* Please refer to the English Version as our Official Version.
Imagine you are editing a video on your smartphone and need to add appropriate sound effects to it; Or you want to generate custom sounds for setting ringtones, alarms, or posting on social media. You don't need to search or purchase audio clips online, just enter a description, such as' gentle waves at sunset ', and after a few seconds, your device will generate the appropriate sound for you, even without the need for internet connection. Thanks to the new collaboration between Arm and Stability AI, this technology that directly generates audio on the end side has become a reality.
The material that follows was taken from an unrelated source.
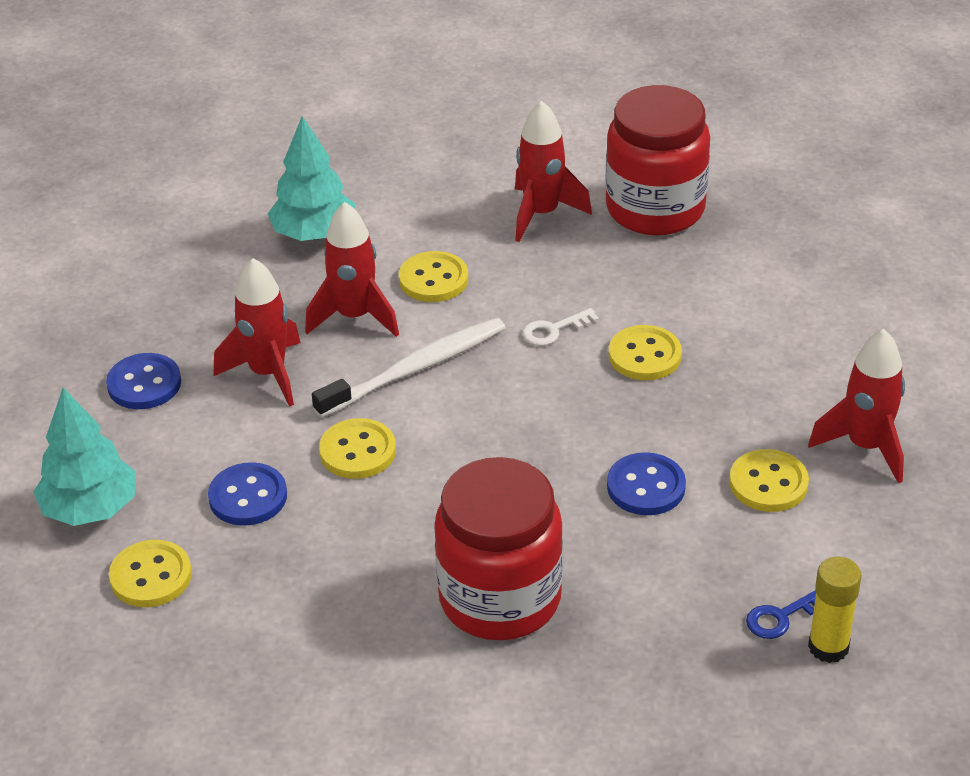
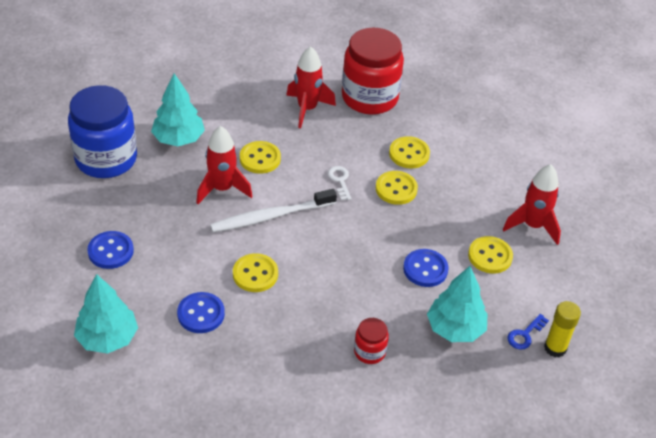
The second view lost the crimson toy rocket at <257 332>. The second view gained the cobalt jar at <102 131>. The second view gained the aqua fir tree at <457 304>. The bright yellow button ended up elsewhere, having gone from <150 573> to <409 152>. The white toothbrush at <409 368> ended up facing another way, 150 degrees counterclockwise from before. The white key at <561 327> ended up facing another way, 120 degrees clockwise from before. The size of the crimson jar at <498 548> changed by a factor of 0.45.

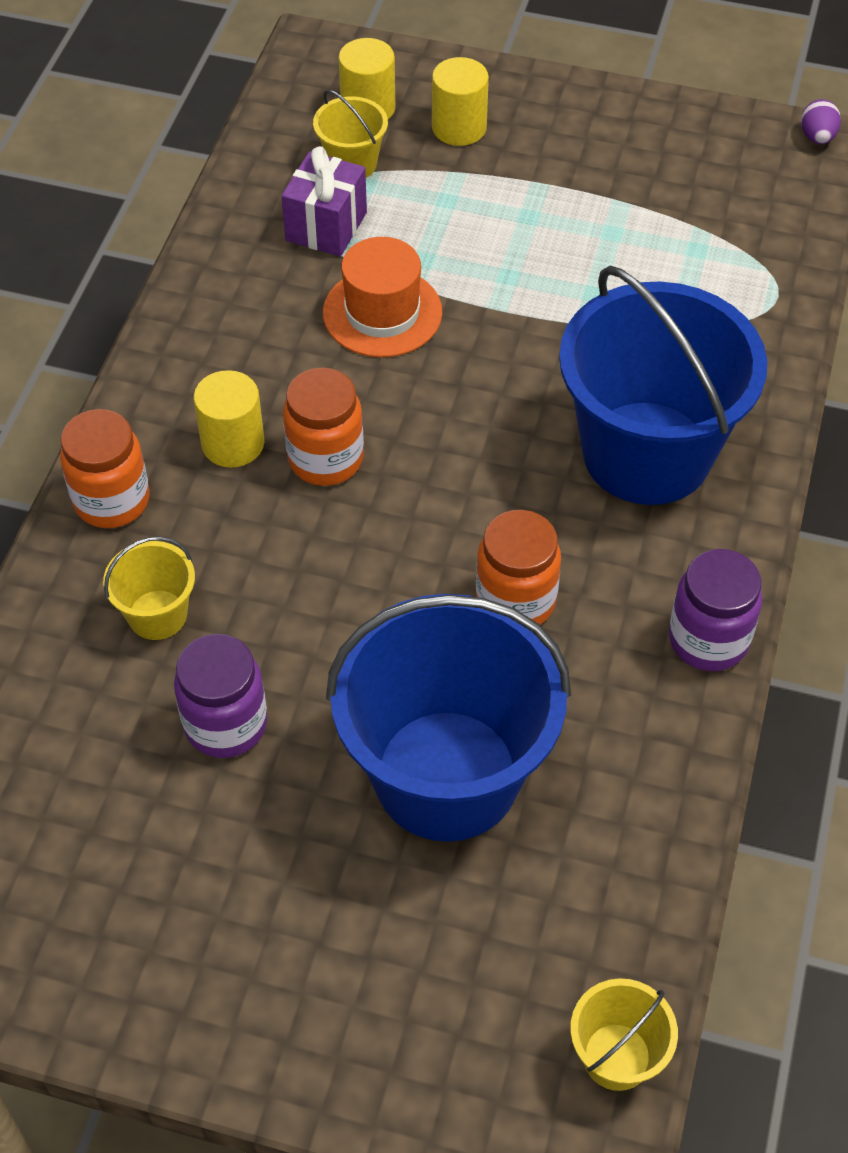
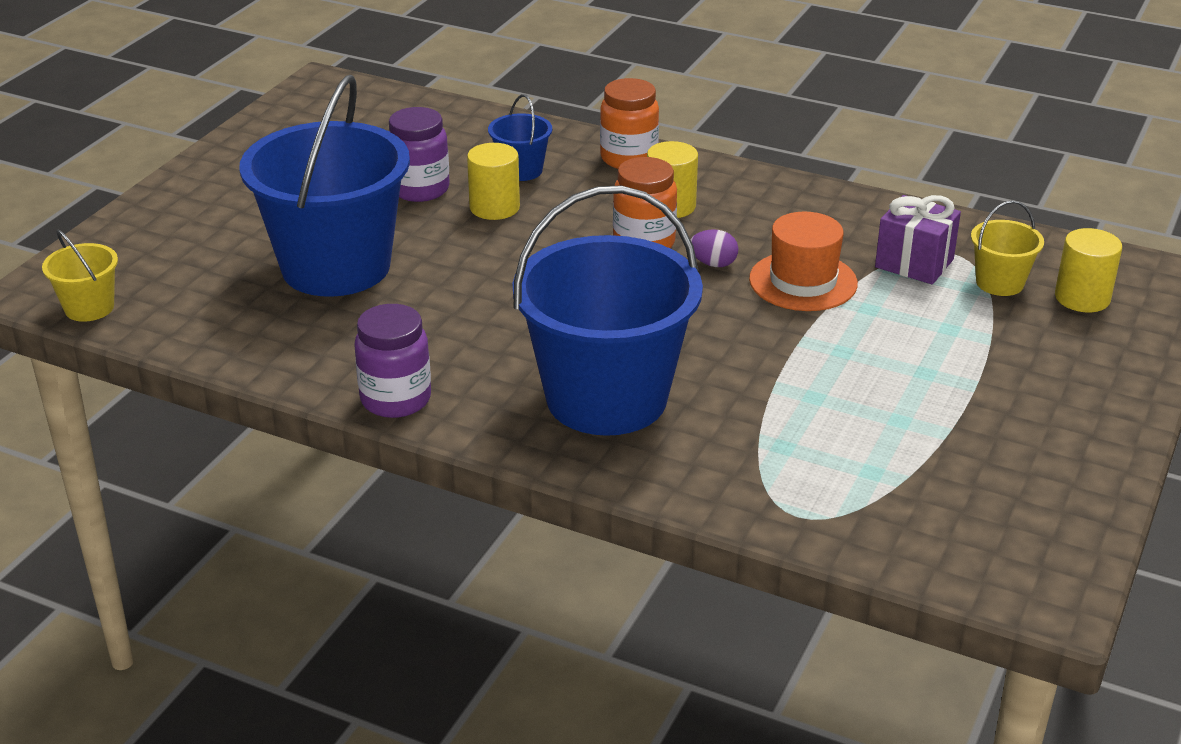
The second view lost the orange jar at <518 567>. The bright yellow solid cylinder ended up elsewhere, having gone from <460 101> to <493 181>. The royal purple egg shape ended up elsewhere, having gone from <821 121> to <714 248>. What was the bright yellow pail at <149 588> turned into the cobalt pail at <520 137>.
Arm collaborates with Stability AI to accelerate the response speed of text to audio conversion
Stability AI is a company dedicated to the development of artificial intelligence (AI) models in the fields of image, video, 3D, and audio. And Arm KleidiAI can provide optimized performance critical routines (i.e. microkernels) specifically designed for Arm CPUs. The integration of KleidiAI with XNNPack library and ExecutuTorch framework, as well as the optimization of Stability AI itself, has brought significant AI performance improvements to the text to audio open model "Stable Audio Open" of Stability AI.
The stunning results include a significant reduction in AI generation time for text to audio from minutes to seconds, and a 30 fold increase in response speed. The Stable Audio Open model runs entirely on Arm CPU based smartphones without the need for networking, making it a pioneering move for text to audio AI.
Stability AI utilizes KleidiAI's automatic acceleration function to accelerate the response speed of the model, thereby improving the performance of end-to-end AI without affecting quality. The performance improvement brought by KleidiAI eliminates the need for Stable Audio Open model users to invest additional development effort, saving time and costs. Arm and Stability AI will continue to collaborate to achieve more performance leaps and bring better AI user experiences.
The significant performance improvement indicates that targeted hardware and software integration has made AI applications that were previously unattainable feasible on mobile devices, thereby driving future innovation opportunities. Arm technology drives 99% of smartphones worldwide, which means billions of smartphone users can now access advanced AI audio features.
Jointly tackle complex AI challenges
The Stable Audio Open model has excellent efficiency, but it is still not easy to run the model directly from the end side on the CPU of a smartphone. In the initial attempt, the generation time of a single audio sample exceeds four minutes, which is not very acceptable for end users.
By collaborating with Arm, Stability AI distills the training parameters of the model to a scale suitable for mobile devices. Then, using a new distillation model and leveraging the KleidiAI performance acceleration brought by the integration of XNNPack and ExecutuTorch, audio clips were generated within seconds on mobile Arm CPUs.
Prem Akkaraju, CEO of Stability AI, said, "As more and more professional creative workers and businesses adopt generative AI to help improve their production processes, our models and workflows must be readily available for builders and creators to use, which is crucial. We are pleased to collaborate with Arm on this matter. The Arm platform is widely used throughout the ecosystem, from servers to smartphones, and Arm is committed to accelerating AI models in various mainstream frameworks by integrating Arm Kleidi into the software stack. Therefore, Arm is our top choice
The Rise of Text to Audio AI
Since 2022, Stability AI has always been at the forefront of the development of generative AI, causing a sensation with its industry-leading image model, Stable Diffusion. Building on the success of Stable Diffusion, the company subsequently launched Stable Audio, one of the first fully licensed audio models designed to generate high-quality music and sound effects through text prompts. These AI models rank among the top on major platforms such as Hugging Face, with millions of users, forming an active technology community.
Everyone can enjoy advanced audio AI experience
This achievement is just the beginning of the cooperation between the two parties. Arm and Stability AI have planned more performance optimization measures aimed at bringing users a better user experience. By working together, Arm is laying the foundation for end-to-end AI in the fields of audio, image, video, and 3D, reshaping the way everyone creates content and interacts with digital media. By distilling advanced models and deploying optimized software on commonly used hardware devices, we pave the way for the future and enable everyone to directly enjoy advanced AI applications, models, and experiences through their pocket devices.